Baricitinib, a JAK1/JAK2 inhibitor already approved for rheumatoid arthritis and other inflammatory conditions, is currently being evaluated by Emory University in collaboration with the National Institute of Mental Health in a Phase II trial examining its potential to reduce HIV levels in the central nervous system. The study, led by Dr. William Tyor, is actively recruiting participants with a primary completion date anticipated in January 2028. However, Eli Lilly’s absence as the pharmaceutical sponsor raises questions about commercial development prospects and regulatory pathways.
Additional non-industry-sponsored trials include the investigation of a neuroactive steroid for treating major depressive disorder in people with HIV, and a comparative study of pramipexole versus escitalopram for the treatment of major depressive disorder and comorbid MDD with mild neurocognitive disorder in people living with HIV, initiated by NIAID in collaboration with Cipla. These trials focus primarily on psychiatric comorbidities rather than direct cognitive enhancement, reflecting the multidimensional nature of HAND management.
Several critical unmet needs characterize the HAND therapeutic landscape. The absence of curative therapy remains paramount, as existing treatments address only viral replication and do not directly target neuroinflammation, neuronal repair, or cognitive restoration. Enhanced drug delivery to the central nervous system represents a major technical challenge, as the blood-brain barrier continues to impede adequate penetration of most antiretroviral agents and potential adjuvant therapies.
The development of validated biomarkers for early detection, disease staging, and treatment monitoring would transform clinical management and facilitate drug development. Such biomarkers include neuroimaging signatures, cerebrospinal fluid markers, blood-based indicators of neuroinflammation, or novel cognitive assessment tools suitable for routine clinical application.

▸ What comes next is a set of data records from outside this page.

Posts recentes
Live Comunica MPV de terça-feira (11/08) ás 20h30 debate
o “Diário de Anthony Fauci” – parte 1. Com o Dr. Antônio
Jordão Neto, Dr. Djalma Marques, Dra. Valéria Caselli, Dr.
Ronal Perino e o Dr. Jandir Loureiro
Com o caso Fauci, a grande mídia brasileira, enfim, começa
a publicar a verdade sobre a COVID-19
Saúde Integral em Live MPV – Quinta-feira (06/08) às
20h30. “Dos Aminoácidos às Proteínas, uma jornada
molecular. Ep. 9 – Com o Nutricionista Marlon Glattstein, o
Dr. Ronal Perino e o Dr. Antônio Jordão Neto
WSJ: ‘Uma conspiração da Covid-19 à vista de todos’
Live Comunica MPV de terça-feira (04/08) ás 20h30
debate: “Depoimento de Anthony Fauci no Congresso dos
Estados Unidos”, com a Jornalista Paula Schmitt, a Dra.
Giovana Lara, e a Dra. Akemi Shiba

Therapeutic approaches may need to address multiple pathogenic mechanisms simultaneously, combining enhanced CNS-penetrant antiretrovirals with adjuvant agents targeting neuroinflammation, oxidative stress, excitotoxicity, or neurotrophic support. The potential for repurposing existing CNS drugs, such as anti-inflammatory or neuroprotective agents, offers opportunities to accelerate development timelines. Novel delivery strategies, including nanoformulations, focused ultrasound for temporary blood-brain barrier disruption, or direct CNS administration routes, represent emerging technological frontiers.
Increased awareness among healthcare providers of the prevalence and impact of HAND, coupled with routine screening, could improve early detection and intervention. Comprehensive supportive care incorporating physical therapy, occupational therapy, speech therapy, cognitive rehabilitation, and mental health support for depression and anxiety remains an essential component of holistic management, helping patients maintain function and quality of life even without disease-modifying treatments.

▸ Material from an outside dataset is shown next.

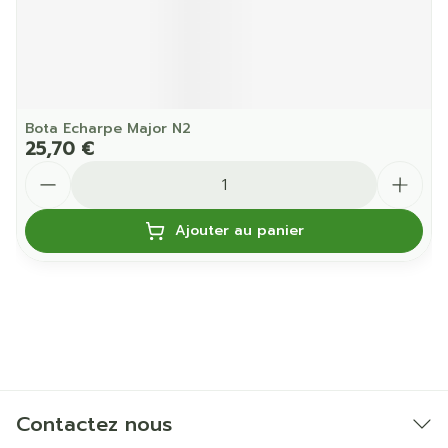
Bota Echarpe Major N2
25,70 €
Quantité
Ajouter au panier
Contactez nous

In summary, the near-complete absence of pharmaceutical pipeline activity, coupled with substantial unmet medical needs, presents both a significant healthcare challenge and a potential opportunity for therapeutic innovation. Addressing HAND will require increased research investment, the development of validated biomarkers, improved CNS drug-delivery technologies, and comprehensive care models integrating pharmacological and supportive interventions. As the population of people living with HIV continues to age and grow, the burden of HAND is projected to increase, making the development of effective neuroprotective and cognitive-enhancing therapies an urgent priority for the field.